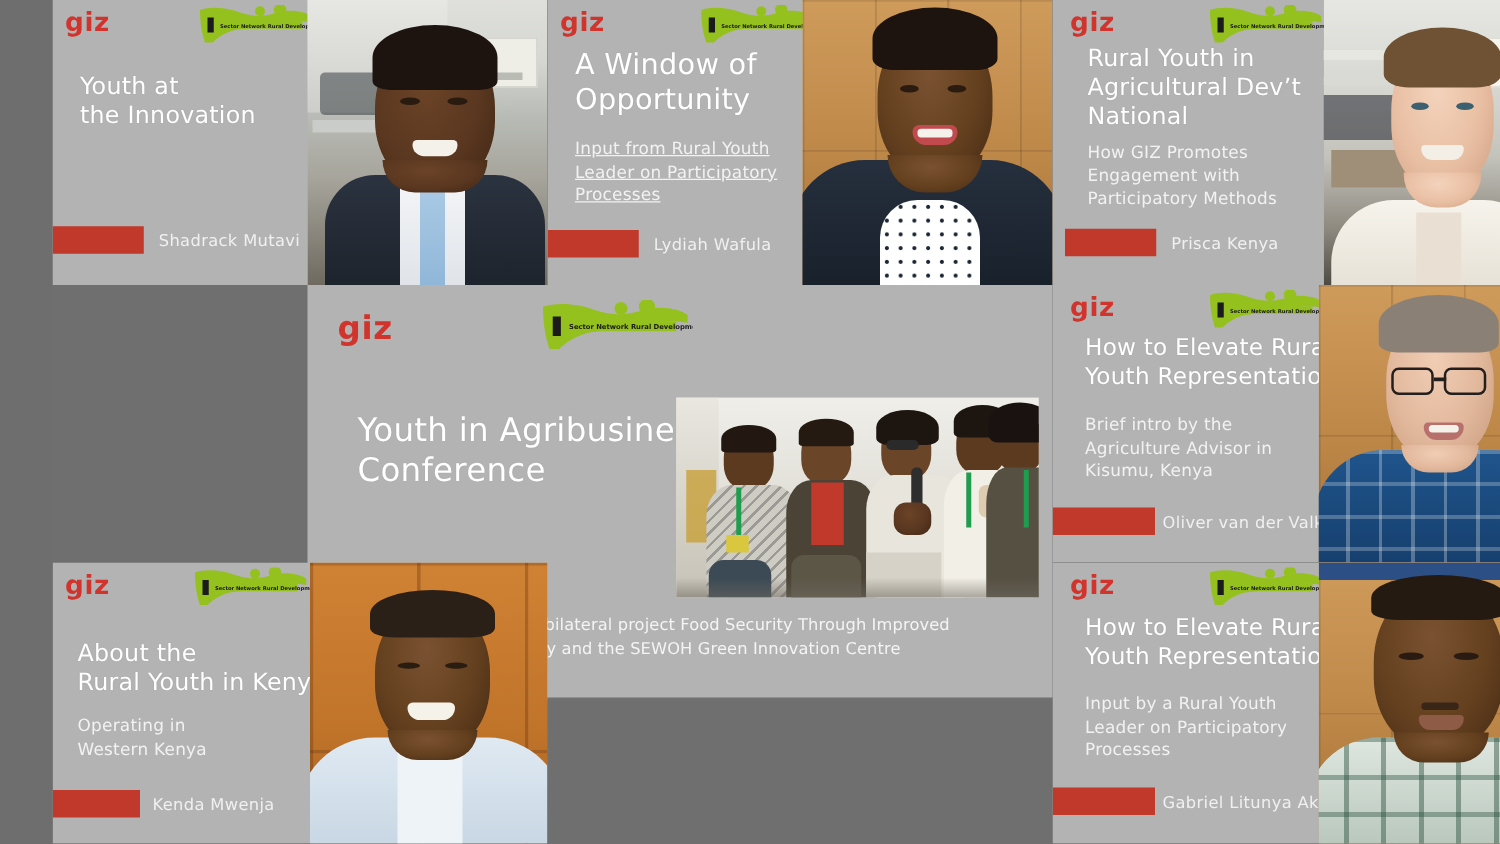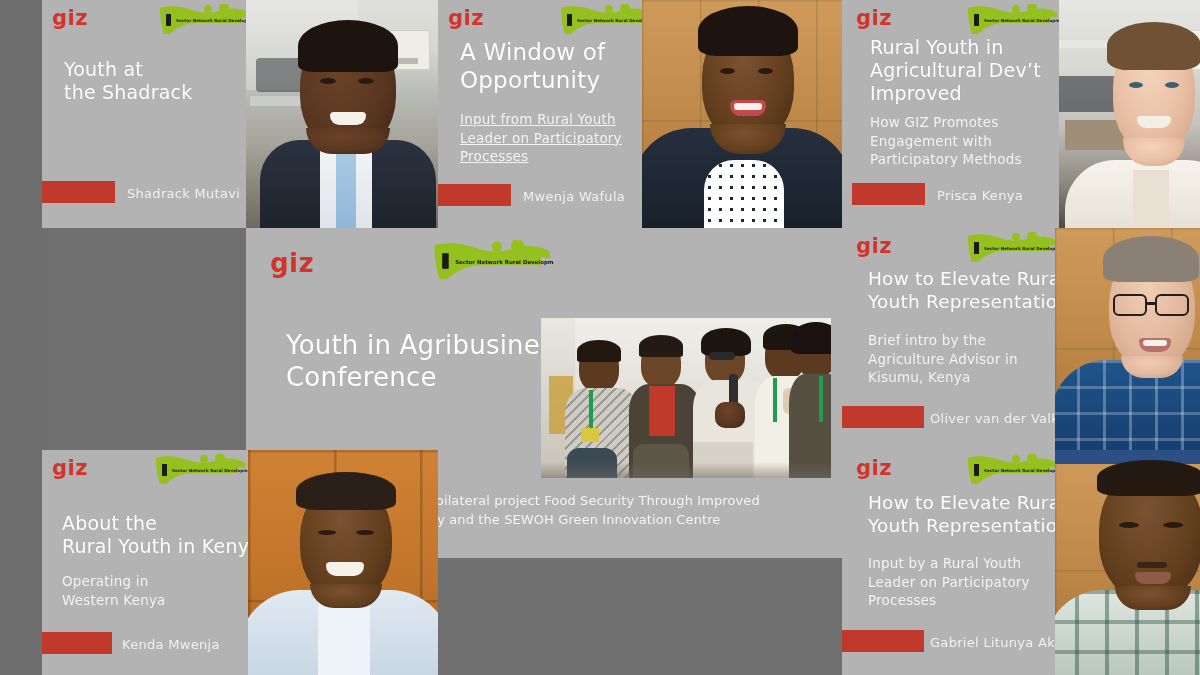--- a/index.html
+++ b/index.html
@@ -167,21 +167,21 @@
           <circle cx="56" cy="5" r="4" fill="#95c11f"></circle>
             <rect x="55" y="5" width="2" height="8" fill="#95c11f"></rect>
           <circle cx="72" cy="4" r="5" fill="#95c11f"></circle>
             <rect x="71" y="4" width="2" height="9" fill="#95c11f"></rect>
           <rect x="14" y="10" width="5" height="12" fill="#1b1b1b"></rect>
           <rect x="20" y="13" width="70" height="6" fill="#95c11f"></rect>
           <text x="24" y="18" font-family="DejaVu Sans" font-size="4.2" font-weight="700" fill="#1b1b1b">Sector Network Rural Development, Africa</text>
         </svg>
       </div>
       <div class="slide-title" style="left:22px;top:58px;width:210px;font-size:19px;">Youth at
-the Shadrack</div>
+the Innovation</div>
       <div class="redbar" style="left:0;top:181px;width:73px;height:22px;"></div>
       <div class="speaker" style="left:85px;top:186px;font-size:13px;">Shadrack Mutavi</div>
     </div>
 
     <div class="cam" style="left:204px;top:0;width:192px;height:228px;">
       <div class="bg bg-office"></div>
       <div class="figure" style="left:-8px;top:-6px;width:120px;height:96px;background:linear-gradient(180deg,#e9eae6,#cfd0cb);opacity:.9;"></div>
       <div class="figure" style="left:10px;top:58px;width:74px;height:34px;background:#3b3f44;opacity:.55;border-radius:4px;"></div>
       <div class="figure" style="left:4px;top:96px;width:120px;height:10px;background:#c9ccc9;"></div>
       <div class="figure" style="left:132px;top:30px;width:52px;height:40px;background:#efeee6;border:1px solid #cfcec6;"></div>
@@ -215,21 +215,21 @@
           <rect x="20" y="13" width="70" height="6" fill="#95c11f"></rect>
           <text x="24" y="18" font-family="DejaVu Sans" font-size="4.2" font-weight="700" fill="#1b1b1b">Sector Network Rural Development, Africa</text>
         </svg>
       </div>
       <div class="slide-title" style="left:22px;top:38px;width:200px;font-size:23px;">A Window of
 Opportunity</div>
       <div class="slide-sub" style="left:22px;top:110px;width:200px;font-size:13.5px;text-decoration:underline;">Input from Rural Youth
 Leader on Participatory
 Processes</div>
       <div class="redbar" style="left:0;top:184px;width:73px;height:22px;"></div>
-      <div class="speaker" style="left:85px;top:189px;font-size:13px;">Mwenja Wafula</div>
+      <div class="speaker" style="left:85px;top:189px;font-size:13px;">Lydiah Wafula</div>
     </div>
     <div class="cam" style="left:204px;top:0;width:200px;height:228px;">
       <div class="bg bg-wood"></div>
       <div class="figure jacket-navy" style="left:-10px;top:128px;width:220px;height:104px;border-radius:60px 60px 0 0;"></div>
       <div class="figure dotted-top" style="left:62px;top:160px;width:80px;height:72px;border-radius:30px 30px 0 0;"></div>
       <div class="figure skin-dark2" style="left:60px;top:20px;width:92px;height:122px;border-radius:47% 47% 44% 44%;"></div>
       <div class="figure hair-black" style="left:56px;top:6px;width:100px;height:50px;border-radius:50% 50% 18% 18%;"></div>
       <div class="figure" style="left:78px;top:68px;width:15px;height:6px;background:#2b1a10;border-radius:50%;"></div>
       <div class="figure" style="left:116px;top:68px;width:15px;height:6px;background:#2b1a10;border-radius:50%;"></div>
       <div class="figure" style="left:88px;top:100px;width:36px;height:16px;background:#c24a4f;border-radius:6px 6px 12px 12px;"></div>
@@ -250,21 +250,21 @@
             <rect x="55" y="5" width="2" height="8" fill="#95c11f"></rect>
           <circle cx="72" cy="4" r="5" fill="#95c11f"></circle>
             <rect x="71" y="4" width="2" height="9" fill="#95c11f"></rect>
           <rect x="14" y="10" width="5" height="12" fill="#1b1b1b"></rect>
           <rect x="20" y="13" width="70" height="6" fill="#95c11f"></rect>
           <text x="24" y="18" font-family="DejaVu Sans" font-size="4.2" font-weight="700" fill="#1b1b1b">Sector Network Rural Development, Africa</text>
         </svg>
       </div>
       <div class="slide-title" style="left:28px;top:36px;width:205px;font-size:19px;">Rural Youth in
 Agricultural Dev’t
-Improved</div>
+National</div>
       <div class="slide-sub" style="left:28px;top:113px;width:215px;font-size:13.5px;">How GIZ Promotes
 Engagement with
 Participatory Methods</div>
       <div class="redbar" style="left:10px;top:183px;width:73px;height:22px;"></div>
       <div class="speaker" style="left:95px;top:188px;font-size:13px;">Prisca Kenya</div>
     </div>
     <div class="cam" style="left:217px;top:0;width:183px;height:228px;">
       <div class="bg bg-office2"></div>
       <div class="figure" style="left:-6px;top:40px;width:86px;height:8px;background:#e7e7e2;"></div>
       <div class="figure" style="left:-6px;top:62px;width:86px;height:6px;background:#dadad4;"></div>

________________

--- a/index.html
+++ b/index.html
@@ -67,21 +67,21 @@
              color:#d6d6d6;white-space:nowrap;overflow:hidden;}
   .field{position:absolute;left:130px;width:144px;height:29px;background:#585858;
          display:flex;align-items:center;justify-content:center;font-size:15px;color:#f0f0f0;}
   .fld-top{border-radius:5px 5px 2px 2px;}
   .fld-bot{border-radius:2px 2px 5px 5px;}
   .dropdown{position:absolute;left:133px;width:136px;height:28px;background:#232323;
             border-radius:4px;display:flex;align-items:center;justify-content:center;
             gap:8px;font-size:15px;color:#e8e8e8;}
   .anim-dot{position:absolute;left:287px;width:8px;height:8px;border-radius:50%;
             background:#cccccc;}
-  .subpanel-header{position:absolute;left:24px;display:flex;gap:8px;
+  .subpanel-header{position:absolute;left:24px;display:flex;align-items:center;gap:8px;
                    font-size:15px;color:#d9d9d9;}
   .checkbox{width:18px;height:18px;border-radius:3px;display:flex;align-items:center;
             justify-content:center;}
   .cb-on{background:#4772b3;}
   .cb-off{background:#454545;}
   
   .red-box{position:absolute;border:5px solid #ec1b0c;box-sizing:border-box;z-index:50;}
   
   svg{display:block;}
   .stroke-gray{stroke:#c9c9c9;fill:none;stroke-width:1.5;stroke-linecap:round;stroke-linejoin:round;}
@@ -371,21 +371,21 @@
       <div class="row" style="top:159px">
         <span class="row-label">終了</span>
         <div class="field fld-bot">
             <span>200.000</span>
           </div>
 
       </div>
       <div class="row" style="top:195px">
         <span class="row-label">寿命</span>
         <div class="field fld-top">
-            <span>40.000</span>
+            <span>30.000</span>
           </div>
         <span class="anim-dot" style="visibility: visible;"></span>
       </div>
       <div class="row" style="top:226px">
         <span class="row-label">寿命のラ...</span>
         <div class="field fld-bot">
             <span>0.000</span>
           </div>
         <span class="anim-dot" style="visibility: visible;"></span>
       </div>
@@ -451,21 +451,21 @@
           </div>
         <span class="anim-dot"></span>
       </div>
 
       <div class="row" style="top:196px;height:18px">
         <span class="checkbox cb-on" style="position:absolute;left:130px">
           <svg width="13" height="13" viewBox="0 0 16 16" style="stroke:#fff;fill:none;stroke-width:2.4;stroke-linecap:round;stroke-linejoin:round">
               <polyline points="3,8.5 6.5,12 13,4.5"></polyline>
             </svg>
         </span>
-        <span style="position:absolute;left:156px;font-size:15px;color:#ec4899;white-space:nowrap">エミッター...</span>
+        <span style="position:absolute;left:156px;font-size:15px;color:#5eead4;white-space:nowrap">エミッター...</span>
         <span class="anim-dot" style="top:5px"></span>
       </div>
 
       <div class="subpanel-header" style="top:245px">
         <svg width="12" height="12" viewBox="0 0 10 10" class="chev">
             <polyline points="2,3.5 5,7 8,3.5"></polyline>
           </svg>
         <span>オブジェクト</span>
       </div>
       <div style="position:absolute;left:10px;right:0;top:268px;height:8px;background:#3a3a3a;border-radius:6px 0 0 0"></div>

________________

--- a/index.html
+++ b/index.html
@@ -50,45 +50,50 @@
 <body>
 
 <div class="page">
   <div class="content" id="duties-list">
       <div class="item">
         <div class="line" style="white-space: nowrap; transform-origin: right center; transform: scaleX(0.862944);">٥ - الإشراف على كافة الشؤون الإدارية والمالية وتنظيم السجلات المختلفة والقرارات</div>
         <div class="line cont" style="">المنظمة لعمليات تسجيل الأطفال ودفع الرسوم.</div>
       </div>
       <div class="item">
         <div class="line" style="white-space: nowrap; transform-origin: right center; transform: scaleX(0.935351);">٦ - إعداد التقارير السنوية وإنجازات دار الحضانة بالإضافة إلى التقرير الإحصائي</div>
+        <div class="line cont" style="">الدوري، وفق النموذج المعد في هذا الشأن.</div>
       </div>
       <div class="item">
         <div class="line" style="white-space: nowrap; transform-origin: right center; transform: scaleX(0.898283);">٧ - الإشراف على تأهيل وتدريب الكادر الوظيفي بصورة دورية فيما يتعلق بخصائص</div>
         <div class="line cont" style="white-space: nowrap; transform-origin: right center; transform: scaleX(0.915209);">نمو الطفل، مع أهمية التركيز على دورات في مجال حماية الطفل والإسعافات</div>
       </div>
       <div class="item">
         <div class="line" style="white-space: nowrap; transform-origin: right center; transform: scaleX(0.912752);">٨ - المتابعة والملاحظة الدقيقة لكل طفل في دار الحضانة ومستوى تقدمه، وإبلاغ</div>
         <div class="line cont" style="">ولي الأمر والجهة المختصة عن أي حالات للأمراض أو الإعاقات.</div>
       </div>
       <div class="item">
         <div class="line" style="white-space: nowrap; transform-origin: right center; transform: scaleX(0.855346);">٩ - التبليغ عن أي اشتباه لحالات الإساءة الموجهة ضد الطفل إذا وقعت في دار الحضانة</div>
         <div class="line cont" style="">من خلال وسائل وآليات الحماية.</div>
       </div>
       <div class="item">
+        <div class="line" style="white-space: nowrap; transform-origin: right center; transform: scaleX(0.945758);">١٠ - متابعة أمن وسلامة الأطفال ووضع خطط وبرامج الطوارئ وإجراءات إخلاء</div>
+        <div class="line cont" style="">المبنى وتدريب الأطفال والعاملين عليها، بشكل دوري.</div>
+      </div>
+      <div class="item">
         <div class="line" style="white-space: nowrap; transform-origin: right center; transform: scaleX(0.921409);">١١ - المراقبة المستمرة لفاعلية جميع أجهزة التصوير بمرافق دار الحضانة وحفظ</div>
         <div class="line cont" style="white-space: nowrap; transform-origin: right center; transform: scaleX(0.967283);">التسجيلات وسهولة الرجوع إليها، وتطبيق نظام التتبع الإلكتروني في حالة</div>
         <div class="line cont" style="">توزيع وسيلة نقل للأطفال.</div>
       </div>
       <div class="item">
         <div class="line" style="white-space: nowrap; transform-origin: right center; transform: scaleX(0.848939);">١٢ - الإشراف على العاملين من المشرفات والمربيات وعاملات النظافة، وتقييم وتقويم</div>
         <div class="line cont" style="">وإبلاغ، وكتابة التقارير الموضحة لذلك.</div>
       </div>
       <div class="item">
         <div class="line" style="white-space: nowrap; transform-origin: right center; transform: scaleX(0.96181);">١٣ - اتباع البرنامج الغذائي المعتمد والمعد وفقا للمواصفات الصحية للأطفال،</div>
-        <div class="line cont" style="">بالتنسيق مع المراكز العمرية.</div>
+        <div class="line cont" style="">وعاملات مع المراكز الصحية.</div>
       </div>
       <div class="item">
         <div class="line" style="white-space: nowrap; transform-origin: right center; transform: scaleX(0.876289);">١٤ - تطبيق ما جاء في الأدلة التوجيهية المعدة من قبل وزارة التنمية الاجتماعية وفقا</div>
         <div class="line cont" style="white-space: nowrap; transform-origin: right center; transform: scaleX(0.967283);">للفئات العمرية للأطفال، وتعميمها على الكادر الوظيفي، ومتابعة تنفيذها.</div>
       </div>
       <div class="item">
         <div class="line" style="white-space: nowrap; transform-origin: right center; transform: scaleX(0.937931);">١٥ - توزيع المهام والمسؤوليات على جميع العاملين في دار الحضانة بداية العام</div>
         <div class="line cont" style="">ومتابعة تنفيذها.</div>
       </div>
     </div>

________________

If a line of the material contains the word "none", pick it out and copy it.

   .stroke-gray{stroke:#c9c9c9;fill:none;stroke-width:1.5;stroke-linecap:round;stroke-linejoin:round;}
           <svg width="13" height="13" viewBox="0 0 16 16" style="stroke:#fff;fill:none;stroke-width:2.4;stroke-linecap:round;stroke-linejoin:round">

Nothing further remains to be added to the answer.